Oplog: Tools & Libraries for All

As the final post in this short series on the oplog and what your applications can do with it now that MongoHQ's Elastic Deployments give you access to it, we'll look at the libraries (in various languages) and tools that use the oplog. Although the steps in getting the oplog are simple enough, making sure the code is reliable for all cases means it's often easier to use an existing library.

Ruby

We start with Mongoriver, a Ruby gem created and released as open source (MIT licence) by the developers at Stripe. Mongoriver has some interesting features. In our examples we've tended to start reading the latest from the oplog, but it is possible to work through the oplog from a particular point in time. Mongoriver can start from the beginning of the oplog, or be passed a particular time from which to work. For more complex tailing work there's also a persistant tailer which tracks the time of the operation it last read from the oplog and saves it in a collection which, when it restarts, it will refer to so it can start off without missing anything.

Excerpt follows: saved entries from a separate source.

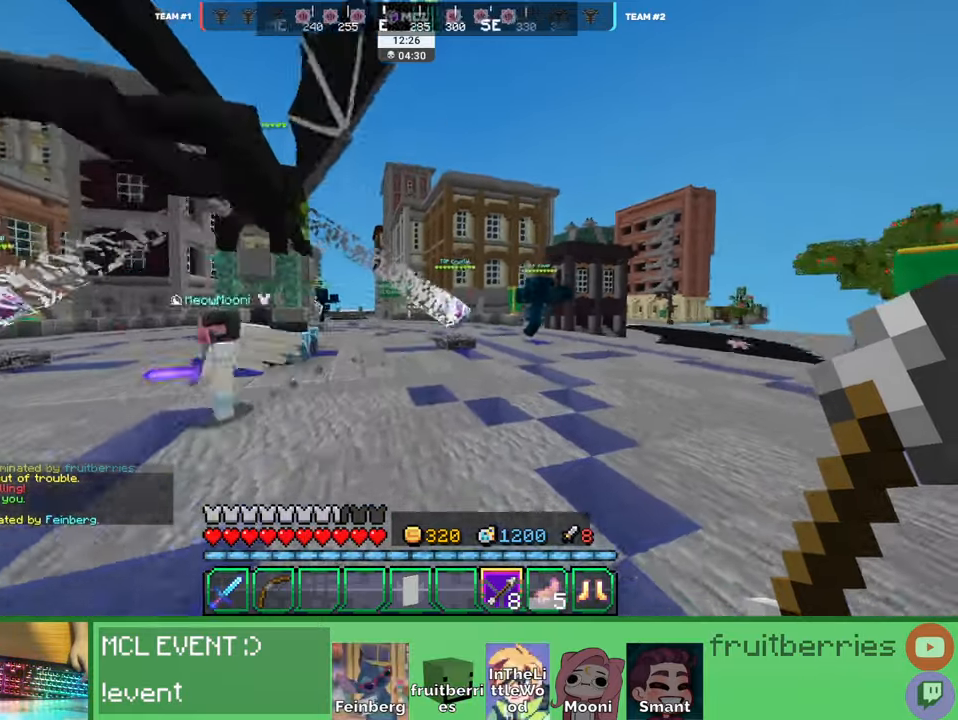
{"keys": ["d", "space", "w"], "mouse": [], "events": []}
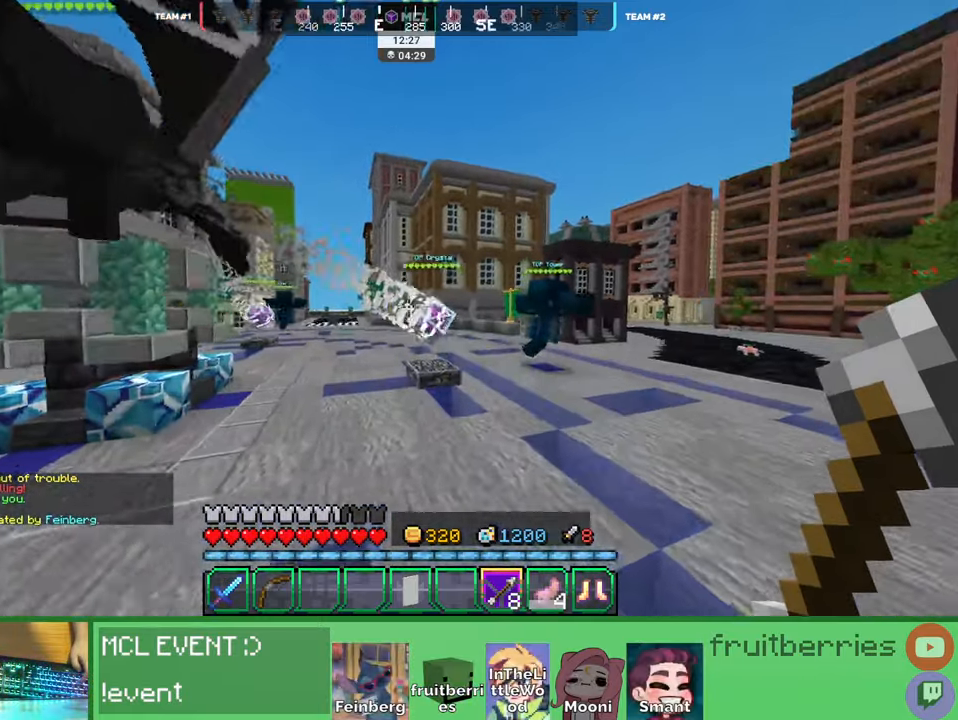
{"keys": ["d", "space", "w"], "mouse": [], "events": []}
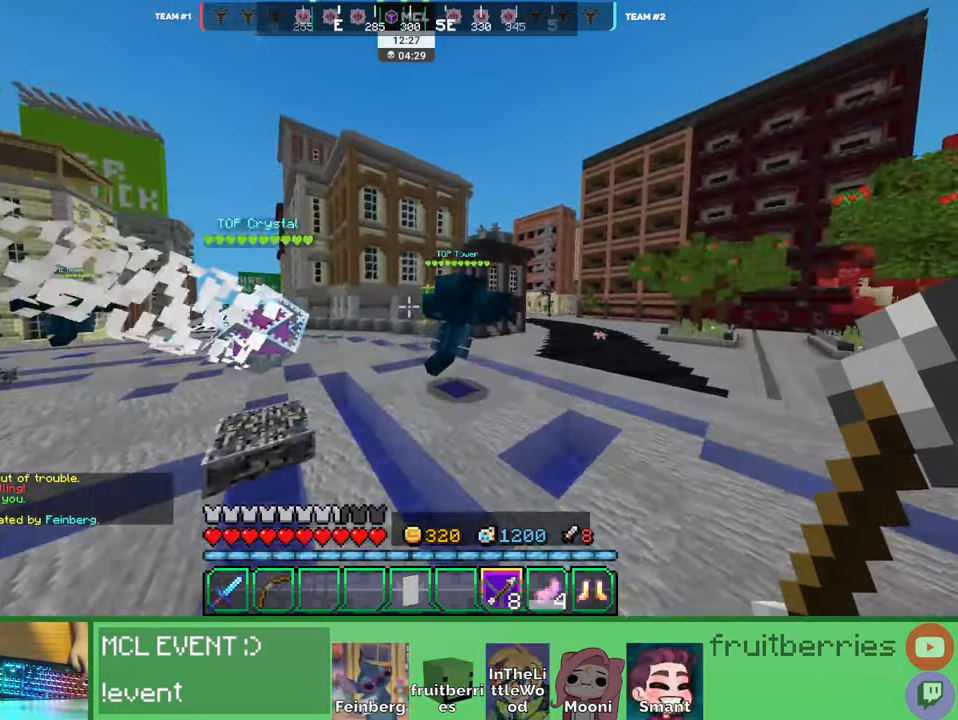
{"keys": ["space", "w"], "mouse": [], "events": [[483, "d", "up"]]}
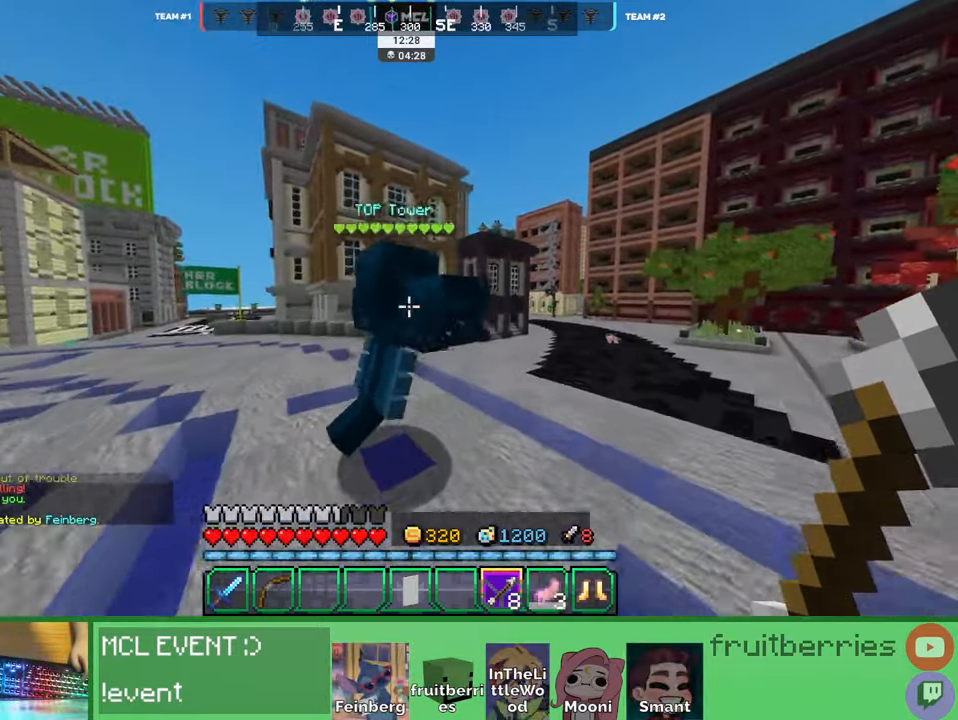
{"keys": ["w"], "mouse": [], "events": [[66, "space", "up"]]}
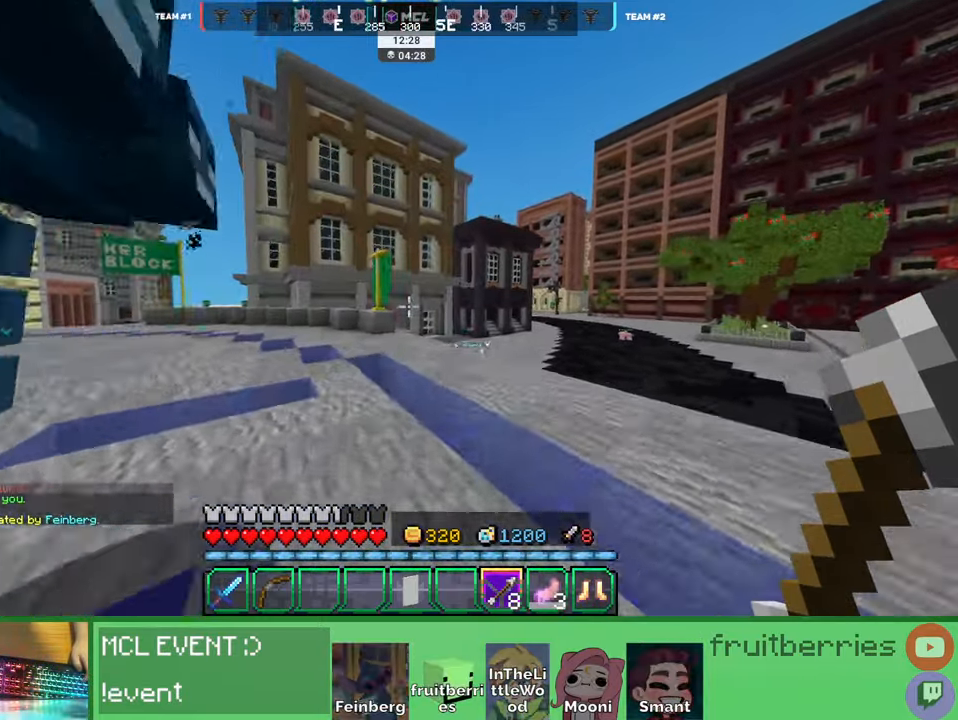
{"keys": ["d", "w"], "mouse": [], "events": [[33, "space", "down"], [83, "d", "down"], [166, "d", "up"], [400, "space", "up"], [450, "d", "down"]]}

The driver for this functionality can be found in another Stripe project, MoSQL, which replicates MongoDB collections content in a table within a PostgreSQL database. Stripe uses the replicated data as part of their offline analytics and uses MoSQL's oplog tailing to build and keep that replica up-to-date.

As well as separating out the insert, delete and update operations, Mongoriver goes slightly further than other libraries in attempting to decode the various commands, like creating and dropping collections. All this is passed to an implementation of an AbstractOutlet:

module Mongoriver  
  class OplogWatcher < AbstractOutlet
    include Mongoriver::Logging

    def insert(db_name, collection_name, document)
      puts("got an insert for #{db_name}.#{collection_name}! #{document.inspect}")
    end

    def remove(db_name, collection_name, document)
      puts("got a remove for #{db_name}.#{collection_name}! #{document.inspect}")
    end

    def update(db_name, collection_name, selector, updates)
      puts("got an update for #{db_name}.#{collection_name}! #{selector}, #{updates}")
    end
  end
end  

To connect to this to the MongoDB database, we've found it easiest to create our own connection with a MongoDB URI and pass that to Mongoriver.

client = Mongo::MongoClient.from_uri(ENV["MONGOHQ_URL"])  
tailer = Mongoriver::Tailer.new([client], :existing)  
outlet = Mongoriver::OplogWatcher.new  
stream = Mongoriver::Stream.new(tailer, outlet)  

This code uses the MongoClient from_uri method so it can use Mongo URIs as generated by the MongoHQ administration dashboard. In previous posts we mentioned how the URI needs to be modified so it connects to the "local" database but authenticates with the named database. In this case we don't have to make that change and can use the mongodb://username:password@host1:port1,host2:port2/database format as generated (/articles/oplog-tailing-in-ruby-and-go-examples/").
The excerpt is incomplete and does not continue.